I thought the following BMJ Perspectives article that removes meta-analysis from the so-called “evidence hierarchy” would be interesting to readers of this topic:
The New Evidence Pyramid.

Therefore, the second modification to the pyramid is to remove systematic reviews from the top of the pyramid and use them as a lens through which other types of studies should be seen (ie, appraised and applied). The systematic review (the process of selecting the studies) and meta-analysis (the statistical aggregation that produces a single effect size) are tools to consume and apply the evidence by stakeholders.

That is a much more philosophically defensible position, than treating meta-analysis as comparable (or even superior) to primary data reports.

I hope we can quickly move from focus on a single effect size, towards a more useful idea of a range of distributions for the effect, so the formal Bayesian apparatus can be used to design experiments that will settle disputes to the satisfaction of the relevant parties.
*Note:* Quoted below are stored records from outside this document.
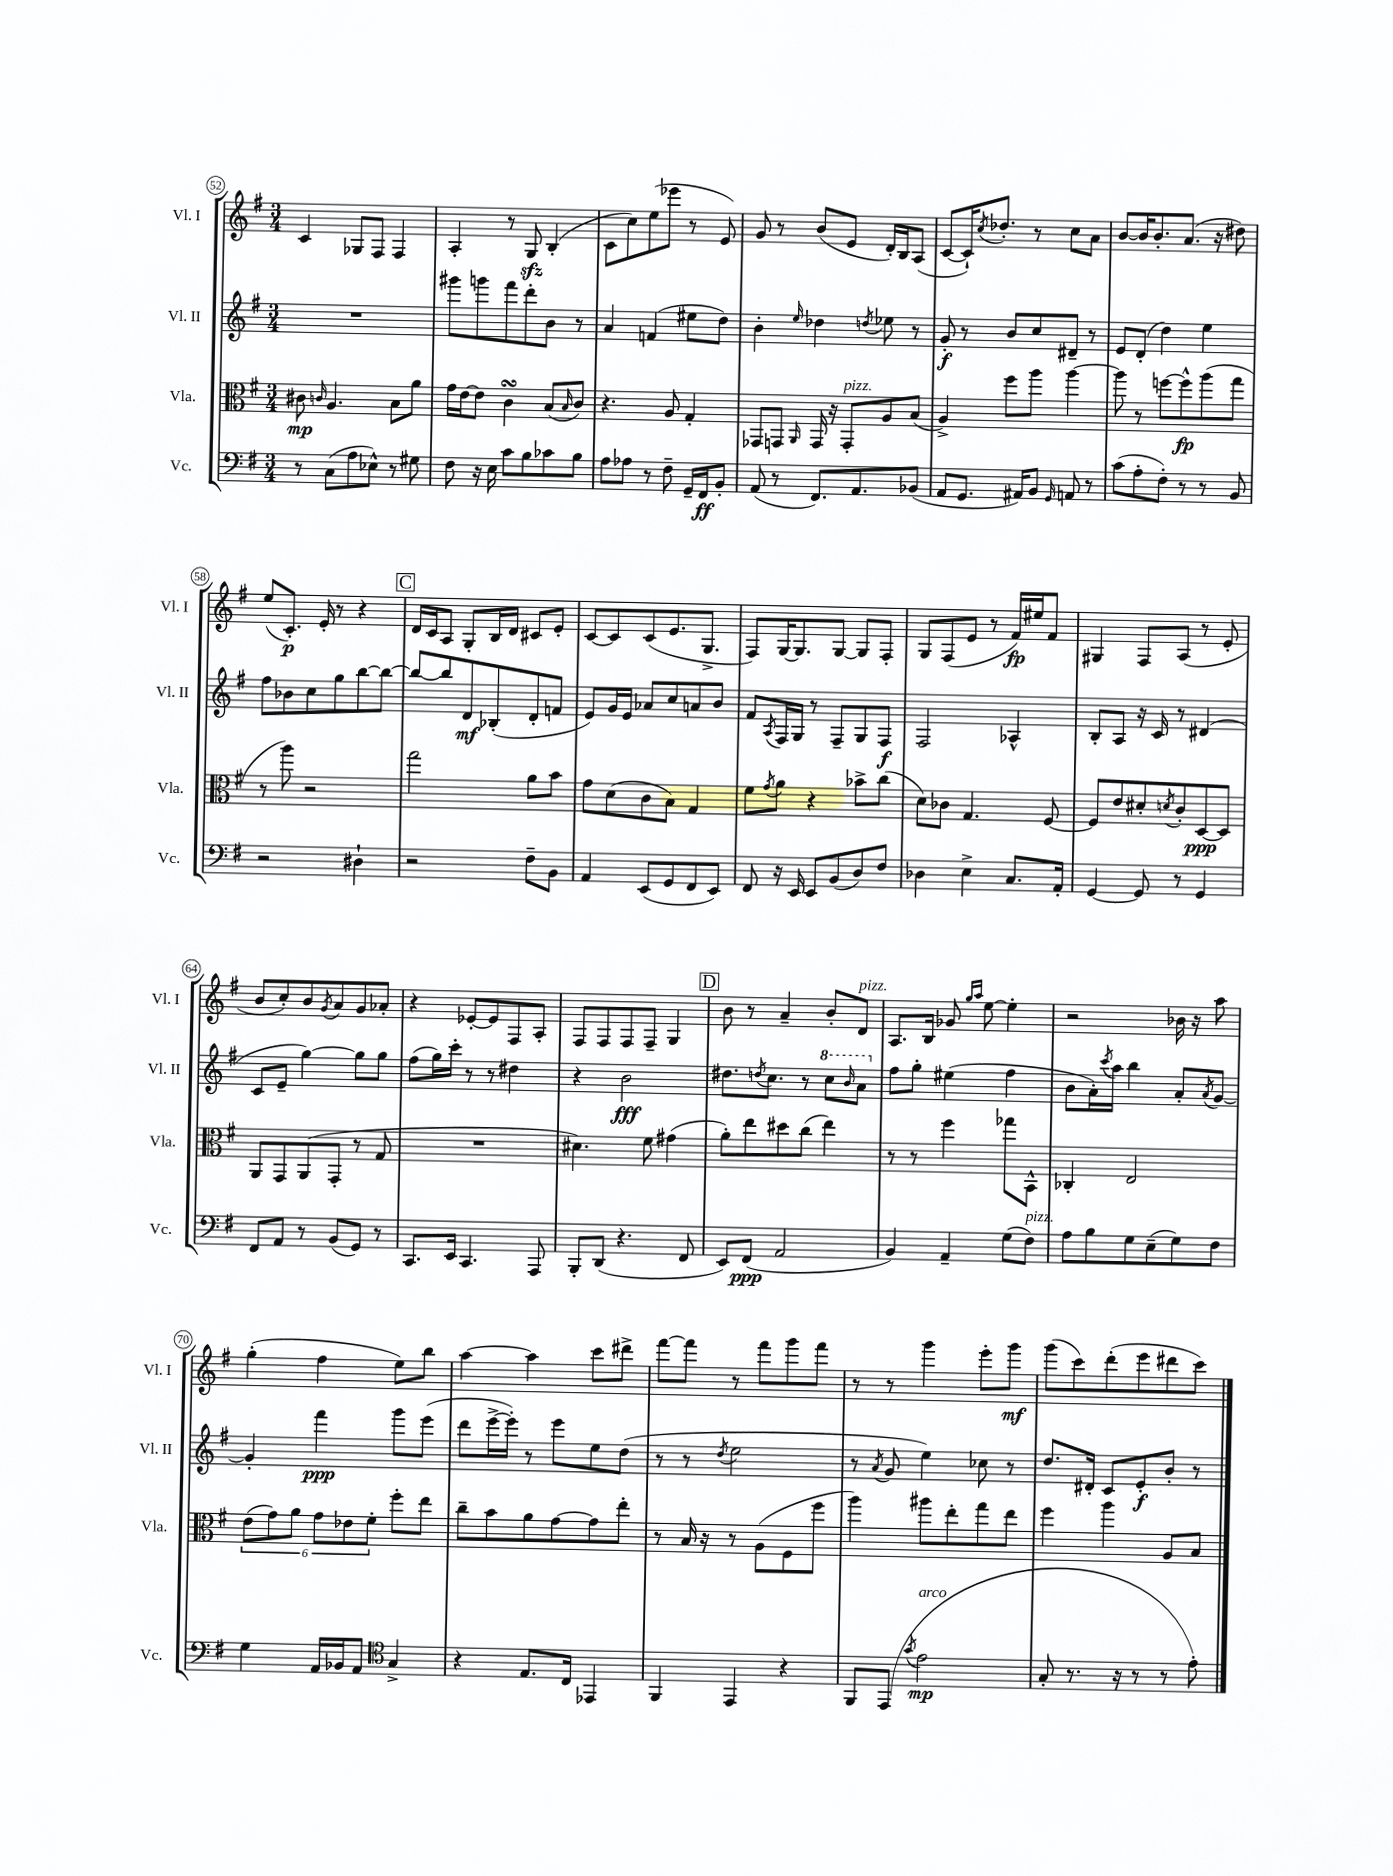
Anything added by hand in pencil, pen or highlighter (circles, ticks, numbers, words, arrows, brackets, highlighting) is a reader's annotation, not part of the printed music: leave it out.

**kern	**kern	**kern	**kern
*staff4	*staff3	*staff2	*staff1
*clefF4	*clefC3	*clefG2	*clefG2
*k[f#]	*k[f#]	*k[f#]	*k[f#]
*M3/4	*M3/4	*M3/4	*M3/4
8r	8c#\	2.r	4c/
.	16qqc/	.	.
(8C\L	4.A/	.	.
8A\	.	.	8G-/L
8E-^^\J)	.	.	8F#/J
8r	8B\L	.	4F#/
8G#\	8a\J	.	.
=	=	=	=
8F#\	16g\LL	8ggg#\L	4A'/
.	[16e\J	.	.
16r	8e\]J	8ggg\	.
16E\	.	.	.
8c\L	4c\	8fff#\	8r
8B\	.	8ddd'\	8G/
8c-\	(8B/L	8b\J	(4B'/
.	16qqB/	.	.
8B\J	8c/J)	8r	.
=	=	=	=
8A\L	4.r	4a/	8c\L
8A-\J	.	.	8cc\)
8r	.	(4f/	(8ee\
8F#~\	8A/	.	8eee-\J
16GG~/LL	4G'/	8ee#\L	8r
16FF#/J	.	.	.
8BB'/J	.	8dd\J)	8e/)
=	=	=	=
(8AA/	8GG-/L	4b'\	8g/
8r	8GG/J	.	8r
.	16qqAA/	16qqee/	.
8.FF#/L)	16GG/	4dd-\	(8b/L
.	16r	.	.
.	8GG'/L	.	8e/J
8.AA/	.	.	.
.	.	8qdd/	.
.	8A/	8ee-\	16d'/LL)
.	.	.	16B/J
(8BB-/J	(8B/J	8r	(8A/J
=	=	=	=
8AA/L	4A^/)	8g'/	[8c/L
8.GG/J	.	8r	16c`/]K)
.	.	.	8qcc/
.	.	.	8.dd-'/J
.	8ff#\L	8b/L	.
16AA#/LK)	.	.	.
8BB/J	8aa\J	8cc/	8r
16qqGG/	.	.	.
8AA/	[4aa\	8d#~/J	8cc\L
8r	.	8r	8a\J
=	=	=	=
(8c\L	8aa\]	8e/L	[8b/L
8A'\	8r	(8d'/J	16b/]K
.	.	.	8.b'/
8F#'\J)	[8ff\L	4dd\)	.
8r	8ff^^\]	.	(8.a/J
8r	(8aa\	4ee\	.
.	.	.	16r
8BB/	8gg\J	.	8dd#\)
=	=	=	=
2r	8r	8ff#\L	(8ee/L
.	8aa\)	8b-\	8.c'/J)
.	2r	8cc\	.
.	.	.	16e'/
.	.	8gg\	8r
4D#`\	.	[8bb\	4r
.	.	8bb\_J	.
=	=	=	=
2r	2gg\	8bb/_L	16d/LL
.	.	.	16c/J
.	.	8bb/]	8A/J
.	.	8d/	8G'/L
.	.	(8B-'/	16B/L
.	.	.	16d/JJ
8F#~\L	8a\L	8d'/	8c#/L
8BB\J	8b\J	8f/J	8e'/J
=	=	=	=
4AA/	8g\L	8e/L)	[8c/L
.	(8d\	16g/L	8c/]
.	.	16e/JJ	.
(8EE/L	8c\	8a-/L	(8c/
8GG/	8B\J)	8cc/	8.e/
8FF#/	4G/	8a/	.
.	.	.	8.G^/J
8EE/J)	.	8b/J	.
=	=	=	=
8FF#/	8f#\L	8f#/L	8F#/L)
.	8qg/	8qA/	.
16r	8a\J	16F#/L	[16G/K
16EE/	.	16G/JJ	8.G/]
8EE/L	4r	8r	.
(8BB/	.	8F#~/L	[8G/J
8D/)	8b-^\L	8G/	8G/]L
8F#/J	(8cc\J	8F#/J	8F#'/J
=	=	=	=
4D-\	8d\L)	2F#/	8G/L
.	8c-\J	.	(8F#/
4E^\	4.G/	.	8e/J
.	.	.	8r
8.C/L	.	4A-^^/	16f#/LL)
.	.	.	16ee#/J
.	[8F#/	.	8f#/J
16AA'/Jk	.	.	.
=	=	=	=
[4GG/	8F#/]L	8B'/L	4G#/
.	8e/	8A/J	.
8GG/]	8d#'/	16r	8F#/L
.	.	16c/	.
.	8qd/	.	.
8r	8c'/	8r	(8A/J
4GG/	[8D/	(4d#/	8r
.	8D/]J	.	8e'/
=	=	=	=
8FF#/L	8AA/L	8c/L	8b/L
8AA/J	8GG/	8e~/J	8cc'/)
8r	(8AA/	[4gg\)	8b/
.	.	.	8qg/
(8BB/L	8GG'/J	.	8a/
8GG/J)	8r	8gg\]L	8g/
8r	8G/	8gg\J	8a-'/J
=	=	=	=
8.CC/L	2.r	(8ff#\L	4r
.	.	16gg\L)	.
16EE/Jk	.	16ccc'\JJ	.
4.CC/	.	8r	[8e-'/L
.	.	8r	8e-/]
.	.	4dd#\	8F#/
8AAA/	.	.	8A'/J
=	=	=	=
8BBB'/L	4.d#\)	4r	8F#/L
(8DD/J	.	.	8F#/
4.r	.	2b\	8F#/
.	8f#\	.	8F#~/J
.	(4g#\	.	4G/
8FF#/	.	.	.
=	=	=	=
8EE/L)	8a'\L)	8.dd#\L	8b\
(8FF#/J	8ee\	.	8r
.	.	8qdd/	.
.	.	8.cc\J	.
2AA/	8dd#\	.	4a~/
.	(8cc\J	8r	.
.	4ee\)	8ccc\L	8b'/L
.	.	16qqbb/	.
.	.	8aa\J	8d/J
=	=	=	=
4BB/)	8r	8ff#\L	8.A/L
.	8r	8gg'\J	.
.	.	.	16B/Jk
4AA~/	4ff#\	(4ee#\	8g-/
.	.	.	16qqgg/LL
.	.	.	16qqaa/JJ
.	.	.	[8ee\
(8G\L	8gg-\L	4ff#\	4ee'\]
8F#\J)	8BB^^\J	.	.
=	=	=	=
8A\L	4C-'/	8b\L	2r
8B\	.	16a'\L)	.
.	.	8qccc/	.
.	.	16aa\JJ	.
8G\	2E/	4bb\	.
(8E~\	.	.	.
8G\)	.	8a'/L	16b-\
.	.	.	16r
.	.	8qa/	.
8F#\J	.	[8g/J	8aa\
=	=	=	=
4G\	(12e\L	4g'/]	(4gg'\
.	12g\)	.	.
.	12a\J	.	.
16AA/LL	12g\L	4fff#\	4ff#\
16BB-/J	.	.	.
.	12e-\	.	.
8AA/J	.	.	.
.	12f#'\J	.	.
*clefC4	*	*	*
4G^/	8ff#'\L	8ggg\L	8ee\L)
.	8ee\J	(8eee\J	8bb\J
=	=	=	=
4r	8cc~\L	8ddd\L	[4aa\
.	8b\	[16eee^\L	.
.	.	16eee'\]JJ)	.
8.E/L	8a\	8r	4aa\]
.	[8g\	8eee\L	.
16C/Jk	.	.	.
4EE-/	8g\]	8ee\	8ccc\L
.	8ee'\J	(8dd\J	8ddd#^\J
=	=	=	=
4FF#/	8r	8r	[8fff#\L
.	16B/	8r	8fff#\]J
.	16r	.	.
.	.	8qdd/	.
4EE/	8r	2ee\	8r
.	(8A\L	.	8fff#\L
4r	8F#\	.	8ggg\
.	8ff#\J	.	8fff#\J
=	=	=	=
8FF#/L	4aa\)	8r	8r
.	.	8qa/	.
(8EE/J	.	8g/	8r
8qg/	.	.	.
2e\	8aa#\L	4ee\)	4ggg\
.	8ee'\	.	.
.	8gg\	8cc-\	8eee'\L
.	8ee\J	8r	8ggg\J
=	=	=	=
8G'/	4ff#\	8.dd/L	(8ggg\L
8.r	.	.	8ccc\)
.	.	16d#'/Jk	.
.	4aa\	8c/L	(8ddd'\
16r	.	.	.
8r	.	8e'/	8eee\
8r	8A/L	8b'/J	8ddd#\
8e'\)	8B/J	8r	8ccc\J)
==	==	==	==
*-	*-	*-	*-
completely agree. i saw ben goldacre speak recently and he kept saying meta-analysis is the highest evidence standard


There are a couple of papers on the topic, I’ll link just a few and they are very interesting ones

Shojania KG, Sampson M, Ansari MT, et al (2007) How Quickly Do Systematic Reviews Go Out of Date? A Survival Analysis. Annals of Internal Medicine 147:224.

Chung M, Newberry SJ, Ansari MT, et al (2012) Two methods provide similar signals for the need to update systematic reviews. J Clin Epidemiol 65:660–668.

Garner P, Hopewell S, Chandler J, et al (2016) When and how to update systematic reviews: consensus and checklist. BMJ 354:i3507.

IOANNIDIS JPA (2016) The Mass Production of Redundant, Misleading, and Conflicted Systematic Reviews and Meta‐analyses. Milbank Q 94:485–514.

Storz-Pfennig P (2017) Potentially unnecessary and wasteful clinical trial research detected in cumulative meta-epidemiological and trial sequential analysis. J Clin Epidemiol 82:61–70.